>>
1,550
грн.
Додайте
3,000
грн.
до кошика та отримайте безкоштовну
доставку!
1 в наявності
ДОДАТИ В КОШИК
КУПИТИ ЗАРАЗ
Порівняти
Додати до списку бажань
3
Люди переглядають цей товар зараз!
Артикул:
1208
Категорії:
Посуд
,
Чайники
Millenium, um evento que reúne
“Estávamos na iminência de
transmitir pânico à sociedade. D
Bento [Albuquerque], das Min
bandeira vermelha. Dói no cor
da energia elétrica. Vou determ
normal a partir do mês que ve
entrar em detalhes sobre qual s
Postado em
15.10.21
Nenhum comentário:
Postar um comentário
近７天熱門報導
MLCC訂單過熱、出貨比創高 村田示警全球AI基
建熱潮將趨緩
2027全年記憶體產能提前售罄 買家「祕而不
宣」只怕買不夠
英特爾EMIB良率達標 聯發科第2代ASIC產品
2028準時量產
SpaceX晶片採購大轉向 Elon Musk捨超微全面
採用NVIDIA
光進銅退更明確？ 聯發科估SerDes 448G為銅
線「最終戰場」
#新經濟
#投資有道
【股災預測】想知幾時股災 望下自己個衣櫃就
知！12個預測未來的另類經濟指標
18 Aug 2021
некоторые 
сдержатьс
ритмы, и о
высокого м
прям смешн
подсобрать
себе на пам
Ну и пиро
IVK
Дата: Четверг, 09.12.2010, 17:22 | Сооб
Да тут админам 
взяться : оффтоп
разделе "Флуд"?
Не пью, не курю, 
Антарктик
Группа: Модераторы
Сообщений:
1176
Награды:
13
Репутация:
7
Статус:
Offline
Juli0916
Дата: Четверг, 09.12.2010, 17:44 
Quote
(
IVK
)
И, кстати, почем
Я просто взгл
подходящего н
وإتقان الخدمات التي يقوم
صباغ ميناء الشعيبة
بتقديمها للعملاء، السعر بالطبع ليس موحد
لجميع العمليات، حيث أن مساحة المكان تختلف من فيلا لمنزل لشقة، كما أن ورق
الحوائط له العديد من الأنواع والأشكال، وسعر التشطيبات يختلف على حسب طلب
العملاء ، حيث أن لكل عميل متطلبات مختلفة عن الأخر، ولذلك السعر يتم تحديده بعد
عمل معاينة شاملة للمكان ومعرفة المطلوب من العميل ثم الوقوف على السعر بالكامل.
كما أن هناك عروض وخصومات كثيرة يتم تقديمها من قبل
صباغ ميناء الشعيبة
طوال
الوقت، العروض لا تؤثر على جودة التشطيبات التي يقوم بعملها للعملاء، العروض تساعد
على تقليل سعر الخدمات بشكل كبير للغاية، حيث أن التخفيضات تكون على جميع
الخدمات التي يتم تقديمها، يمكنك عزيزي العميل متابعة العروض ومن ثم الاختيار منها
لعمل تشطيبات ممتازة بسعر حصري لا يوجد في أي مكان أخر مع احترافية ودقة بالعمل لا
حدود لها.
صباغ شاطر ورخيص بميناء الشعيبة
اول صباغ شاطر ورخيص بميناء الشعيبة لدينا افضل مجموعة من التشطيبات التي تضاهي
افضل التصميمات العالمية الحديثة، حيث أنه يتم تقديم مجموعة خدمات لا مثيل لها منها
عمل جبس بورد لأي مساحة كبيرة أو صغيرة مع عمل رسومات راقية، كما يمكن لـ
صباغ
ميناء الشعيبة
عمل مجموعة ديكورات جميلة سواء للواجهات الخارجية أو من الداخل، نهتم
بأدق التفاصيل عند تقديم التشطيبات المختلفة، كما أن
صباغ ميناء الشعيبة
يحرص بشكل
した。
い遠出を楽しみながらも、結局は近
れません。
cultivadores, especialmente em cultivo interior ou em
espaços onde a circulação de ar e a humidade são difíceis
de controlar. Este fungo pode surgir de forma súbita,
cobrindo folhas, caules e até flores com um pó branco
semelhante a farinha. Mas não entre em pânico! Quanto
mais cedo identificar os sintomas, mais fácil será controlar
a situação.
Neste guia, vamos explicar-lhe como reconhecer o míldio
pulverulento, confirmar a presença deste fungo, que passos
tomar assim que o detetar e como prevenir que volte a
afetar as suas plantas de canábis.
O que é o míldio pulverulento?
<<
▶ [Assigned task]:
Output all of the records exactly, with nothing omitted.

▶ [Answer for the task]:
1,550
грн.
Додайте
3,000
грн.
до кошика та отримайте безкоштовну
доставку!
1 в наявності
ДОДАТИ В КОШИК
КУПИТИ ЗАРАЗ
Порівняти
Додати до списку бажань
3
Люди переглядають цей товар зараз!
Артикул:
1208
Категорії:
Посуд
,
Чайники
Millenium, um evento que reúne
“Estávamos na iminência de
transmitir pânico à sociedade. D
Bento [Albuquerque], das Min
bandeira vermelha. Dói no cor
da energia elétrica. Vou determ
normal a partir do mês que ve
entrar em detalhes sobre qual s
Postado em
15.10.21
Nenhum comentário:
Postar um comentário
近７天熱門報導
MLCC訂單過熱、出貨比創高 村田示警全球AI基
建熱潮將趨緩
2027全年記憶體產能提前售罄 買家「祕而不
宣」只怕買不夠
英特爾EMIB良率達標 聯發科第2代ASIC產品
2028準時量產
SpaceX晶片採購大轉向 Elon Musk捨超微全面
採用NVIDIA
光進銅退更明確？ 聯發科估SerDes 448G為銅
線「最終戰場」
#新經濟
#投資有道
【股災預測】想知幾時股災 望下自己個衣櫃就
知！12個預測未來的另類經濟指標
18 Aug 2021
некоторые 
сдержатьс
ритмы, и о
высокого м
прям смешн
подсобрать
себе на пам
Ну и пиро
IVK
Дата: Четверг, 09.12.2010, 17:22 | Сооб
Да тут админам 
взяться : оффтоп
разделе "Флуд"?
Не пью, не курю, 
Антарктик
Группа: Модераторы
Сообщений:
1176
Награды:
13
Репутация:
7
Статус:
Offline
Juli0916
Дата: Четверг, 09.12.2010, 17:44 
Quote
(
IVK
)
И, кстати, почем
Я просто взгл
подходящего н
وإتقان الخدمات التي يقوم
صباغ ميناء الشعيبة
بتقديمها للعملاء، السعر بالطبع ليس موحد
لجميع العمليات، حيث أن مساحة المكان تختلف من فيلا لمنزل لشقة، كما أن ورق
الحوائط له العديد من الأنواع والأشكال، وسعر التشطيبات يختلف على حسب طلب
العملاء ، حيث أن لكل عميل متطلبات مختلفة عن الأخر، ولذلك السعر يتم تحديده بعد
عمل معاينة شاملة للمكان ومعرفة المطلوب من العميل ثم الوقوف على السعر بالكامل.
كما أن هناك عروض وخصومات كثيرة يتم تقديمها من قبل
صباغ ميناء الشعيبة
طوال
الوقت، العروض لا تؤثر على جودة التشطيبات التي يقوم بعملها للعملاء، العروض تساعد
على تقليل سعر الخدمات بشكل كبير للغاية، حيث أن التخفيضات تكون على جميع
الخدمات التي يتم تقديمها، يمكنك عزيزي العميل متابعة العروض ومن ثم الاختيار منها
لعمل تشطيبات ممتازة بسعر حصري لا يوجد في أي مكان أخر مع احترافية ودقة بالعمل لا
حدود لها.
صباغ شاطر ورخيص بميناء الشعيبة
اول صباغ شاطر ورخيص بميناء الشعيبة لدينا افضل مجموعة من التشطيبات التي تضاهي
افضل التصميمات العالمية الحديثة، حيث أنه يتم تقديم مجموعة خدمات لا مثيل لها منها
عمل جبس بورد لأي مساحة كبيرة أو صغيرة مع عمل رسومات راقية، كما يمكن لـ
صباغ
ميناء الشعيبة
عمل مجموعة ديكورات جميلة سواء للواجهات الخارجية أو من الداخل، نهتم
بأدق التفاصيل عند تقديم التشطيبات المختلفة، كما أن
صباغ ميناء الشعيبة
يحرص بشكل
した。
い遠出を楽しみながらも、結局は近
れません。
cultivadores, especialmente em cultivo interior ou em
espaços onde a circulação de ar e a humidade são difíceis
de controlar. Este fungo pode surgir de forma súbita,
cobrindo folhas, caules e até flores com um pó branco
semelhante a farinha. Mas não entre em pânico! Quanto
mais cedo identificar os sintomas, mais fácil será controlar
a situação.
Neste guia, vamos explicar-lhe como reconhecer o míldio
pulverulento, confirmar a presença deste fungo, que passos
tomar assim que o detetar e como prevenir que volte a
afetar as suas plantas de canábis.
O que é o míldio pulverulento?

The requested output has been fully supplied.